------ Data to process

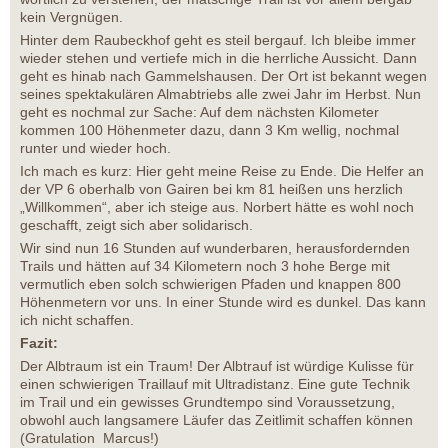
kein Vergnügen.
Hinter dem Raubeckhof geht es steil bergauf. Ich bleibe immer
wieder stehen und vertiefe mich in die herrliche Aussicht. Dann
geht es hinab nach Gammelshausen. Der Ort ist bekannt wegen
seines spektakulären Almabtriebs alle zwei Jahr im Herbst. Nun
geht es nochmal zur Sache: Auf dem nächsten Kilometer
kommen 100 Höhenmeter dazu, dann 3 Km wellig, nochmal
runter und wieder hoch.
Ich mach es kurz: Hier geht meine Reise zu Ende. Die Helfer an
der VP 6 oberhalb von Gairen bei km 81 heißen uns herzlich
„Willkommen“, aber ich steige aus. Norbert hätte es wohl noch
geschafft, zeigt sich aber solidarisch.
Wir sind nun 16 Stunden auf wunderbaren, herausfordernden
Trails und hätten auf 34 Kilometern noch 3 hohe Berge mit
vermutlich eben solch schwierigen Pfaden und knappen 800
Höhenmetern vor uns. In einer Stunde wird es dunkel. Das kann
ich nicht schaffen.
Fazit:
Der Albtraum ist ein Traum! Der Albtrauf ist würdige Kulisse für
einen schwierigen Traillauf mit Ultradistanz. Eine gute Technik
im Trail und ein gewisses Grundtempo sind Voraussetzung,
obwohl auch langsamere Läufer das Zeitlimit schaffen können
(Gratulation Marcus!)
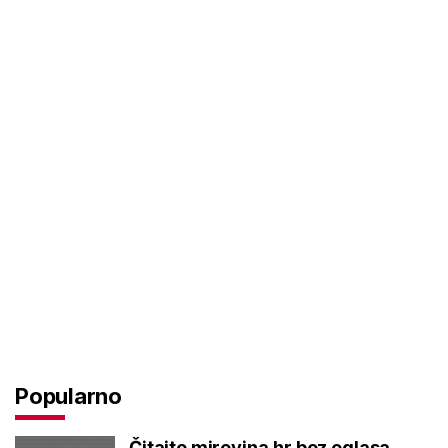
Popularno
Čitajte mirovina.hr bez oglasa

------------

◆ Task requirements ◆
Locate every line in the items above that contains the word "geht" and copy each of those lines.

◆ Response ◆
Hinter dem Raubeckhof geht es steil bergauf. Ich bleibe immer
geht es hinab nach Gammelshausen. Der Ort ist bekannt wegen
geht es nochmal zur Sache: Auf dem nächsten Kilometer
Ich mach es kurz: Hier geht meine Reise zu Ende. Die Helfer an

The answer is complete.